- The sculpture in 2021
- Subject: Buddha
- Location: Salt Lake City, Utah, United States
- 40°44′49.9″N 111°55′12.1″W﻿ / ﻿40.747194°N 111.920028°W

= Preaching Buddha (Salt Lake City) =

Sculpture in Salt Lake City, Utah, U.S.

Preaching Buddha is a bronze bas-relief sculpture located in the International Peace Gardens at 9th West and 10th South, Salt Lake City, Utah.
Dedicated in 1965, the artwork, which measures approximately 35 x 18 x 7 inches (89 x 46 x 18 cm), depicts Buddha seated on a lotus blossom. It was presented by India's Ministry of Education to the International Peace Gardens. The sculpture is part of the Indian Garden section, promoting cultural understanding and world peace. It is set on a concrete base with a plaque detailing its dedication.

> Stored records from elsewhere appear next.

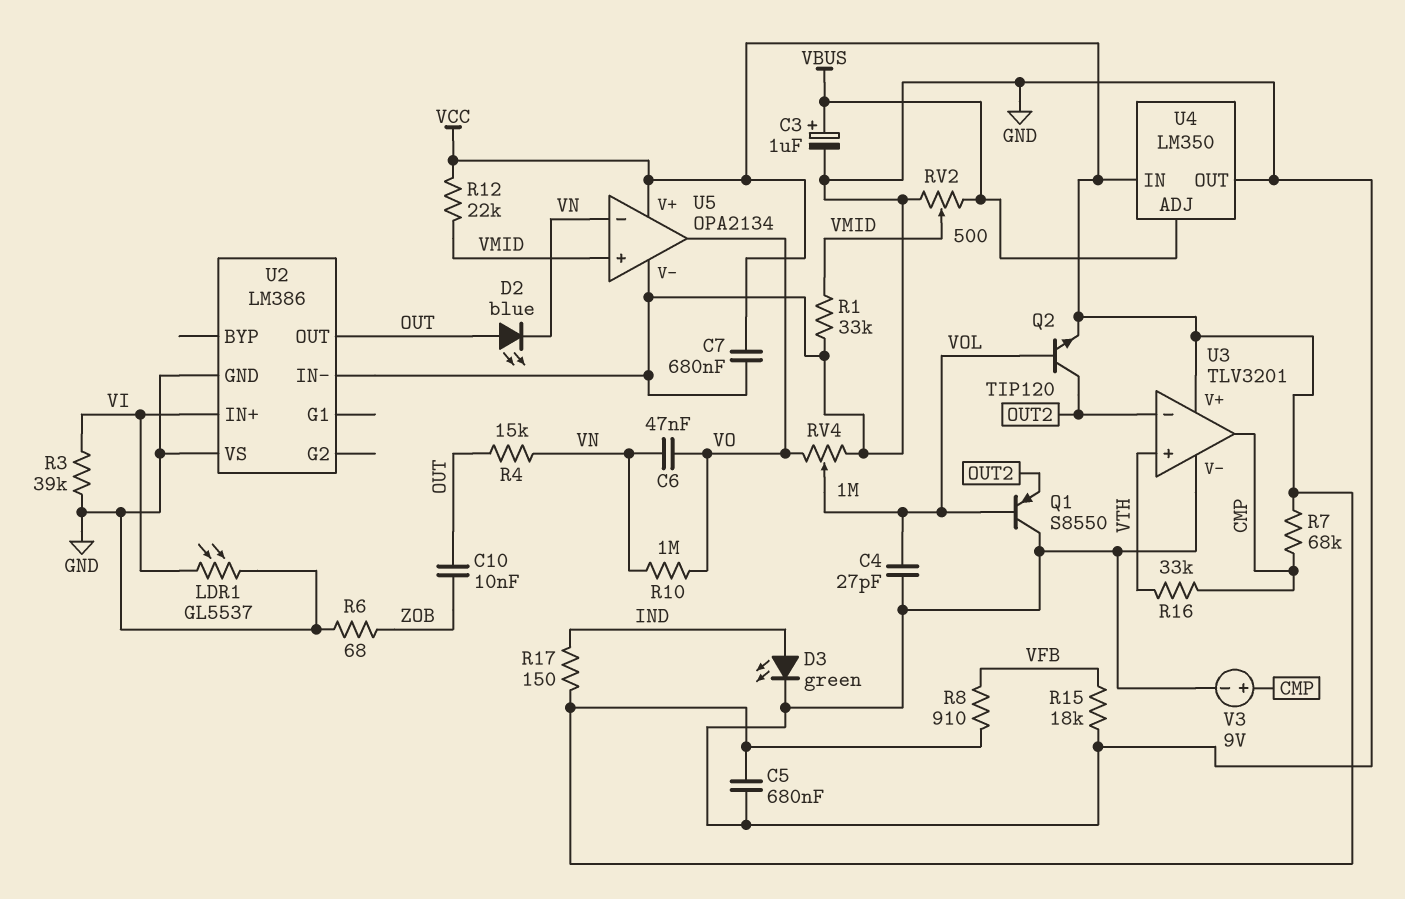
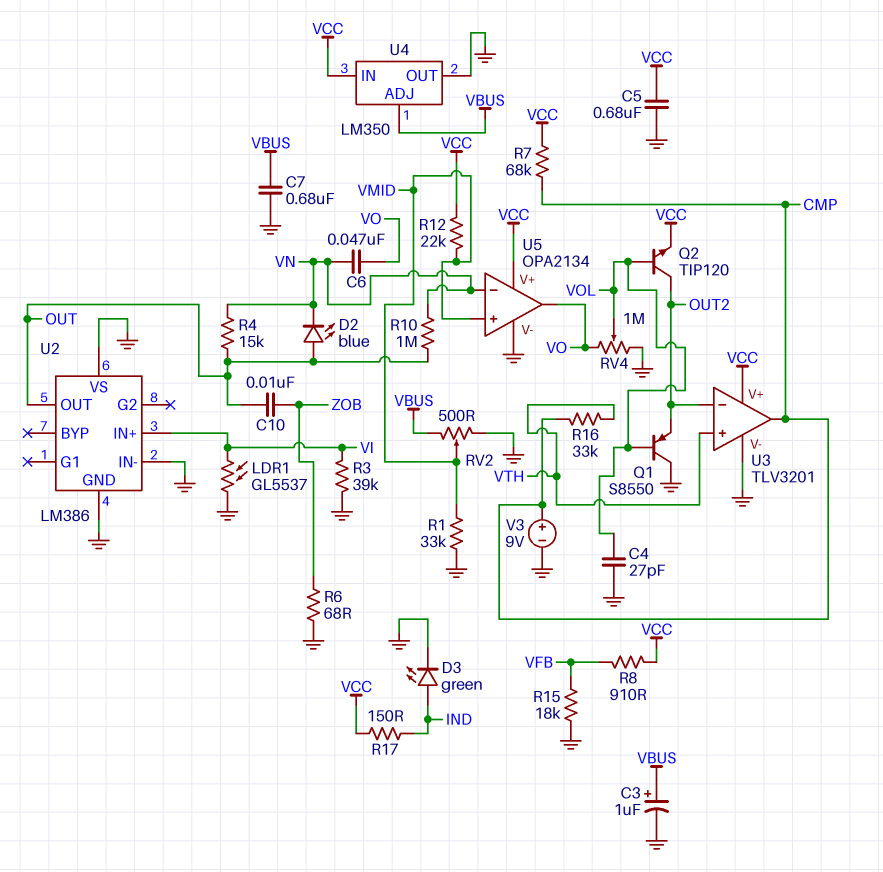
C7: 680nF (GND, VCC) -> 680nF (GND, VBUS)
R10: 1M (VN, VO) -> 1M (OUT, VN)

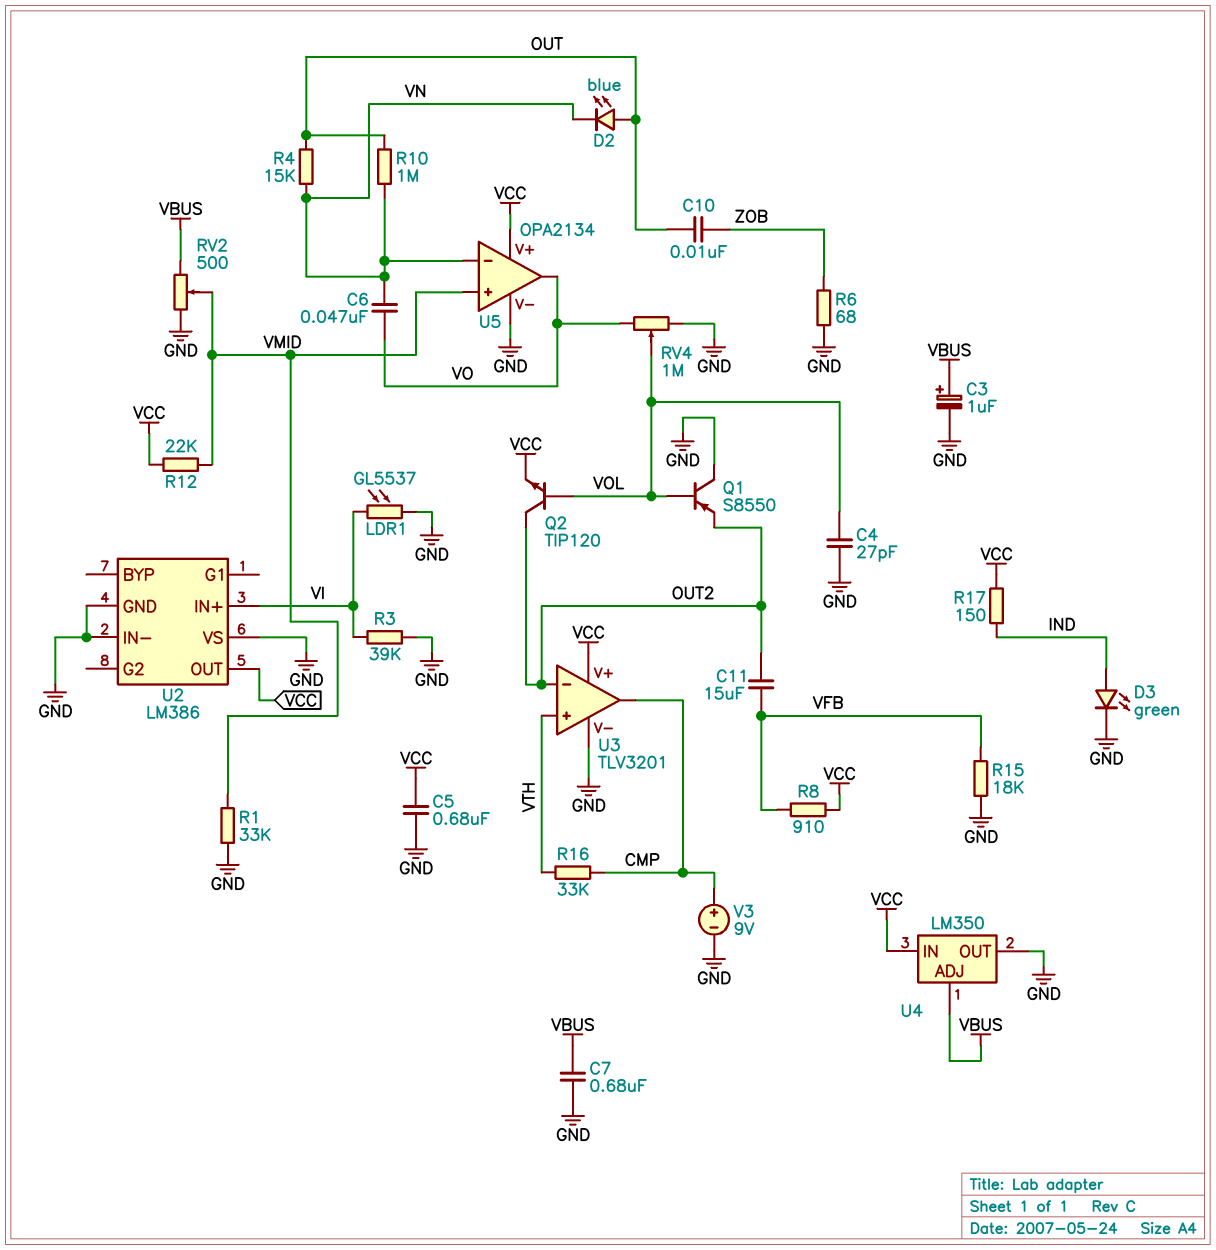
C11: none -> 15uF (OUT2, VFB)
R7: 68k (CMP, VCC) -> none
U2 pin OUT: OUT -> VCC

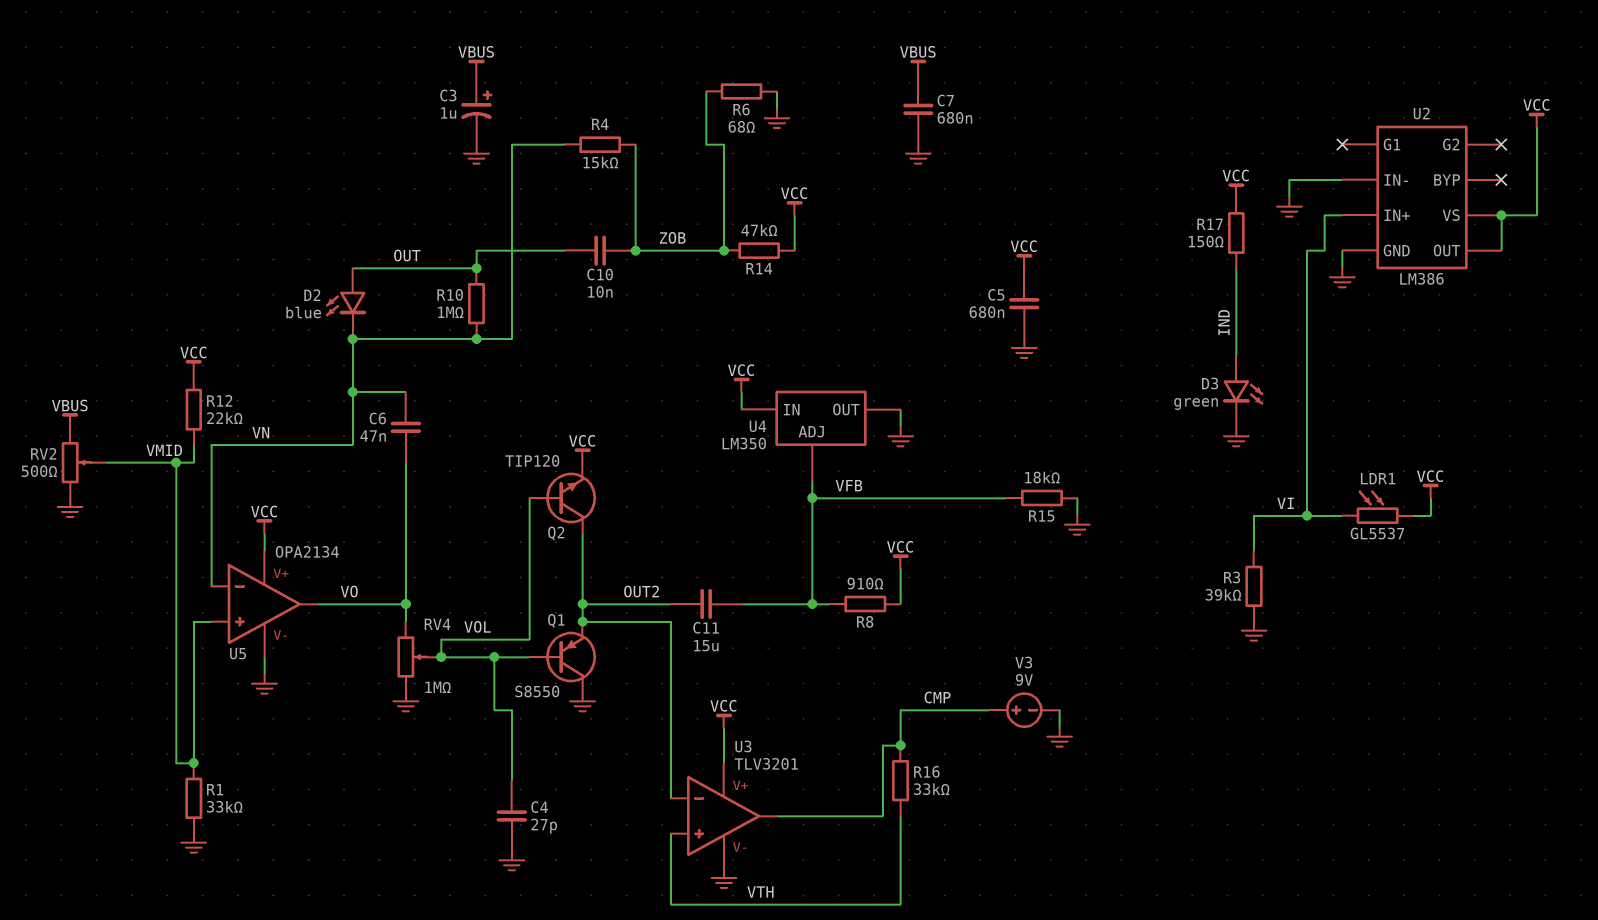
LDR1: GL5537 (GND, VI) -> GL5537 (VCC, VI)
R4: 15k (OUT, VN) -> 15k (VN, ZOB)
R14: none -> 47k (VCC, ZOB)
U2 pin VS: GND -> VCC
U4 pin ADJ: VBUS -> VFB

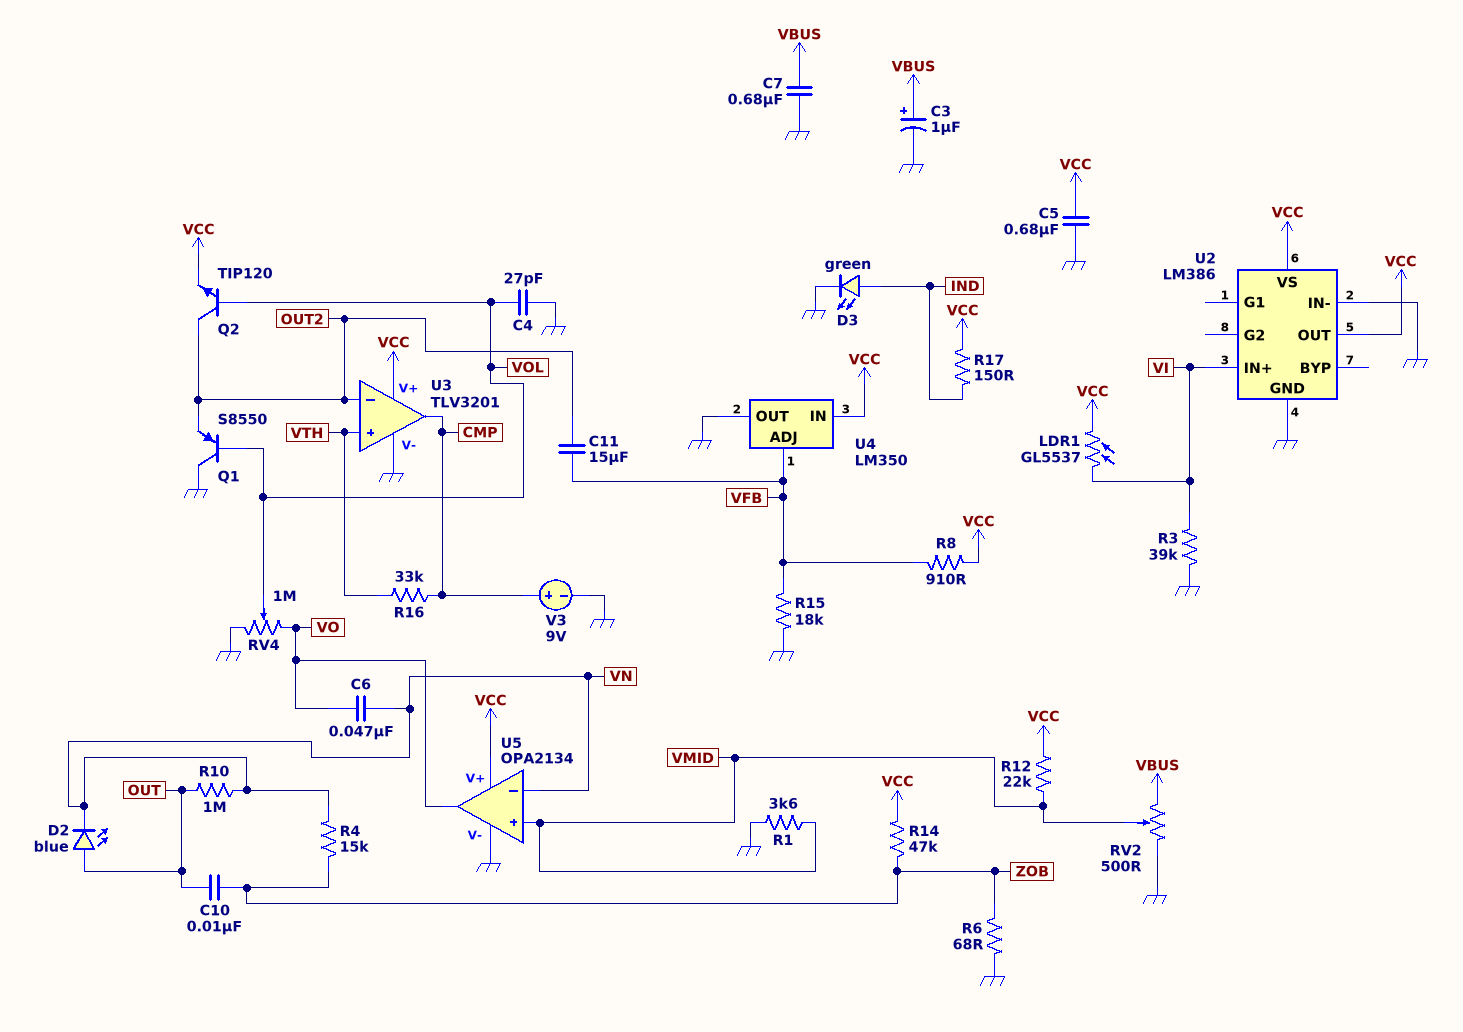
R1: 33k (GND, VMID) -> 3.6k (GND, VMID)

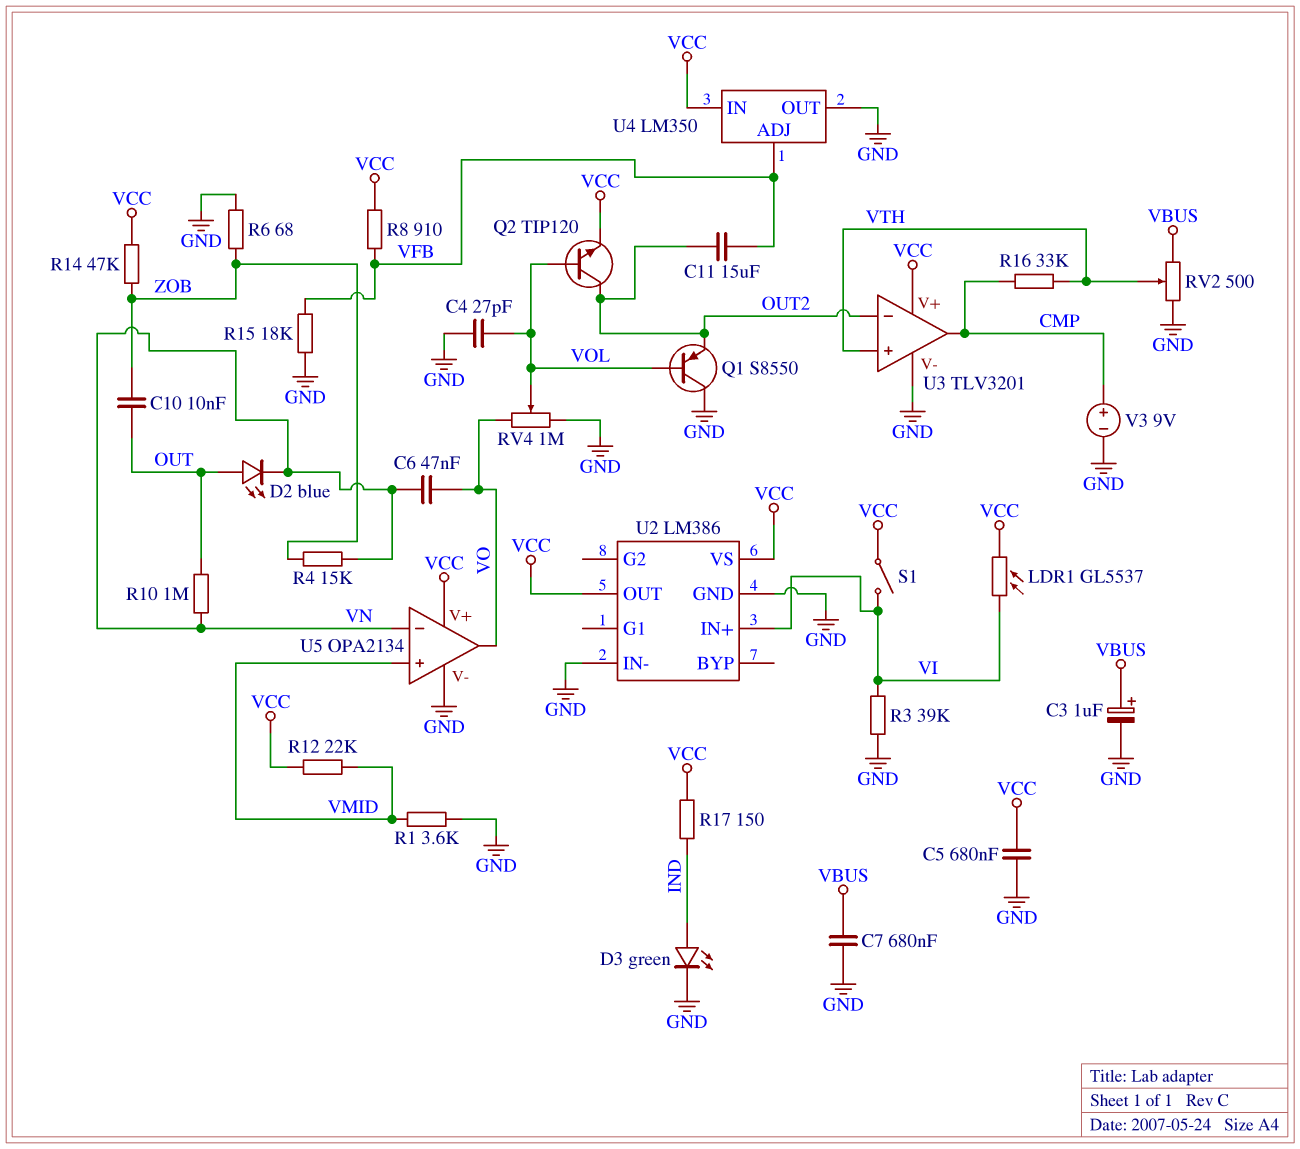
RV2: 500 (GND, VBUS, wiper VMID) -> 500 (GND, VBUS, wiper VTH)
S1: none -> switch (VCC, VI)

==Description and history==
The bronze bas-relief, which depicts Buddha on a lotus blossom, is set within a concrete base. Dedicated in 1965, the artwork measures approximately 35 x 18 x 7 in. A nearby plaque reads:

PREACHING BUDDHA / PRESENTED BY / GOVERNMENT OF INDIA / MINISTRY OF EDUCATION / TO / INTERNATIONAL PEACE GARDENS / BY / CONSUL GENERAL, P. N. MENON / DEDICATED APRIL 22, 1965

The sculpture's dedication was to coincide with Utah's Pioneer Centennial in 1947. However, World War II interrupted progress.

The artwork was surveyed by the Smithsonian Institution's "Save Outdoor Sculpture!" program in 1993.